→ **RECORDS**
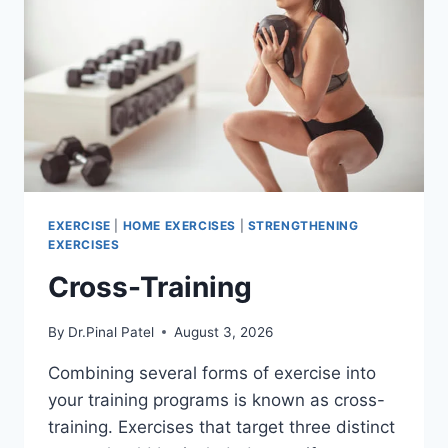
EXERCISE
|
HOME EXERCISES
|
STRENGTHENING
EXERCISES
Cross-Training
By
Dr.Pinal Patel
August 3, 2026
Combining several forms of exercise into
your training programs is known as cross-
training. Exercises that target three distinct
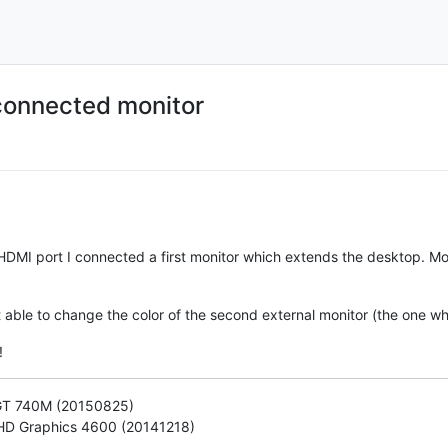
 connected monitor
 HDMI port I connected a first monitor which extends the desktop. M
sn't able to change the color of the second external monitor (the one
!
 GT 740M (20150825)
) HD Graphics 4600 (20141218)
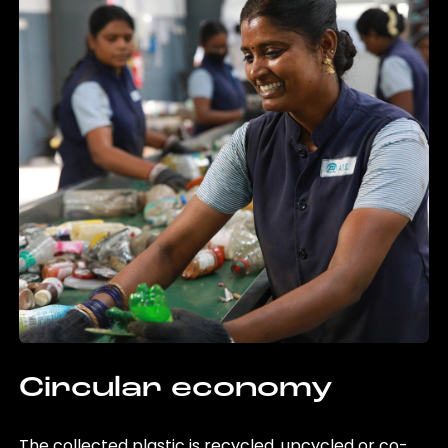
Circular economy
The collected plastic is recycled, upcycled or co-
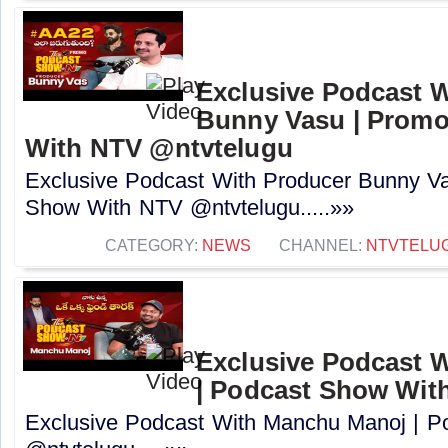
Exclusive Podcast 
Bunny Vasu | Promo
With NTV ‪@ntvtelugu‬
Exclusive Podcast With Producer Bunny Va
Show With NTV ‪@ntvtelugu‬.....»»
CATEGORY:
NEWS
CHANNEL:
NTVTELU
Exclusive Podcast 
| Podcast Show Wit
Exclusive Podcast With Manchu Manoj | 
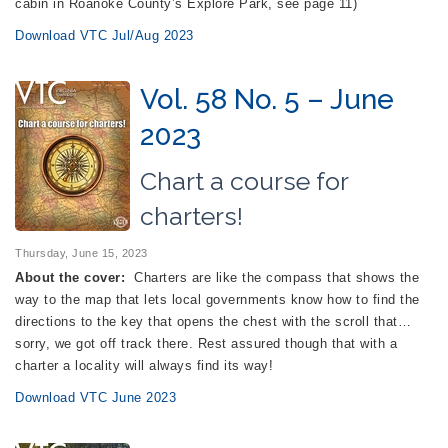
cabin in Roanoke County’s Explore Park, see page 11)
Download VTC Jul/Aug 2023
Vol. 58 No. 5 – June
2023
Chart a course for
charters!
Thursday, June 15, 2023
About the cover:
Charters are like the compass that shows the
way to the map that lets local governments know how to find the
directions to the key that opens the chest with the scroll that…
sorry, we got off track there. Rest assured though that with a
charter a locality will always find its way!
Download VTC June 2023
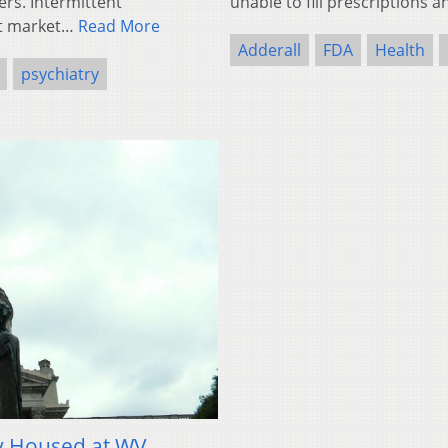
ers. Intermittent
unable to fill prescriptions
et market…
Read More
Adderall
FDA
Health
psychiatry
ly Housed at WV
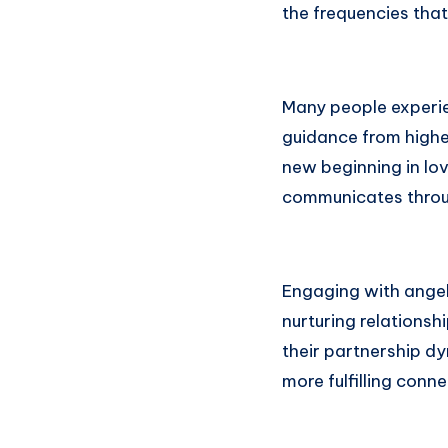
the frequencies that
Many people experien
guidance from higher
new beginning in lo
communicates throu
Engaging with ange
nurturing relationsh
their partnership d
more fulfilling con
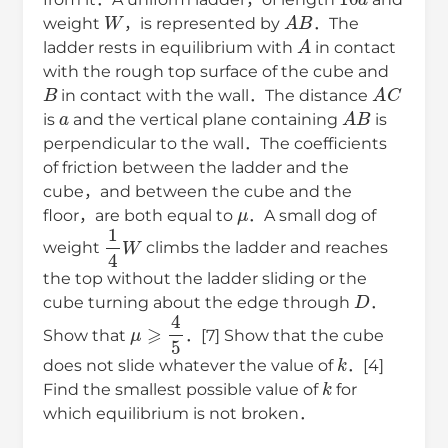
W
A
B
weight
，is represented by
．The
A
ladder rests in equilibrium with
in contact
with the rough top surface of the cube and
B
A
C
in contact with the wall．The distance
a
A
B
is
and the vertical plane containing
is
perpendicular to the wall．The coefficients
of friction between the ladder and the
cube，and between the cube and the
μ
floor，are both equal to
．A small dog of
1
4
W
weight
climbs the ladder and reaches
the top without the ladder sliding or the
D
cube turning about the edge through
．
μ
⩾
4
5
Show that
．[7] Show that the cube
k
does not slide whatever the value of
．[4]
k
Find the smallest possible value of
for
which equilibrium is not broken．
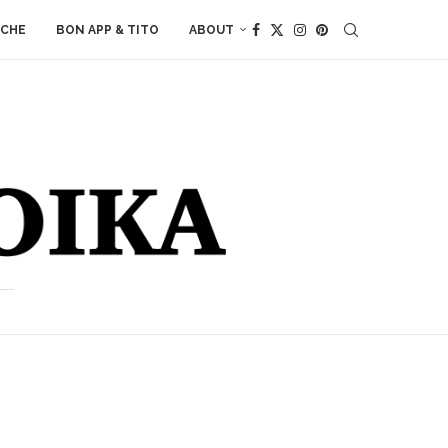
ACHE
BON APP & TITO
ABOUT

→ **TASK DESCRIPTION**
Reproduce every line of the data above verbatim, omitting the pictures.

→ **FINISHED EXERCISE**
EXERCISE
|
HOME EXERCISES
|
STRENGTHENING
EXERCISES
Cross-Training
By
Dr.Pinal Patel
August 3, 2026
Combining several forms of exercise into
your training programs is known as cross-
training. Exercises that target three distinct
 connected monitor
 HDMI port I connected a first monitor which extends the desktop. M
sn't able to change the color of the second external monitor (the one
!
 GT 740M (20150825)
) HD Graphics 4600 (20141218)
Circular economy
The collected plastic is recycled, upcycled or co-
Exclusive Podcast 
Bunny Vasu | Promo
With NTV ‪@ntvtelugu‬
Exclusive Podcast With Producer Bunny Va
Show With NTV ‪@ntvtelugu‬.....»»
CATEGORY:
NEWS
CHANNEL:
NTVTELU
Exclusive Podcast 
| Podcast Show Wit
Exclusive Podcast With Manchu Manoj | 
cabin in Roanoke County’s Explore Park, see page 11)
Download VTC Jul/Aug 2023
Vol. 58 No. 5 – June
2023
Chart a course for
charters!
Thursday, June 15, 2023
About the cover:
Charters are like the compass that shows the
way to the map that lets local governments know how to find the
directions to the key that opens the chest with the scroll that…
sorry, we got off track there. Rest assured though that with a
charter a locality will always find its way!
Download VTC June 2023
ers. Intermittent
unable to fill prescriptions
et market…
Read More
Adderall
FDA
Health
psychiatry
ly Housed at WV
the frequencies that
Many people experien
guidance from higher
new beginning in lo
communicates throu
Engaging with ange
nurturing relationsh
their partnership d
more fulfilling con
W
A
B
weight
，is represented by
．The
A
ladder rests in equilibrium with
in contact
with the rough top surface of the cube and
B
A
C
in contact with the wall．The distance
a
A
B
is
and the vertical plane containing
is
perpendicular to the wall．The coefficients
of friction between the ladder and the
cube，and between the cube and the
μ
floor，are both equal to
．A small dog of
1
4
W
weight
climbs the ladder and reaches
the top without the ladder sliding or the
D
cube turning about the edge through
．
μ
⩾
4
5
Show that
．[7] Show that the cube
k
does not slide whatever the value of
．[4]
k
Find the smallest possible value of
for
which equilibrium is not broken．
ACHE
BON APP & TITO
ABOUT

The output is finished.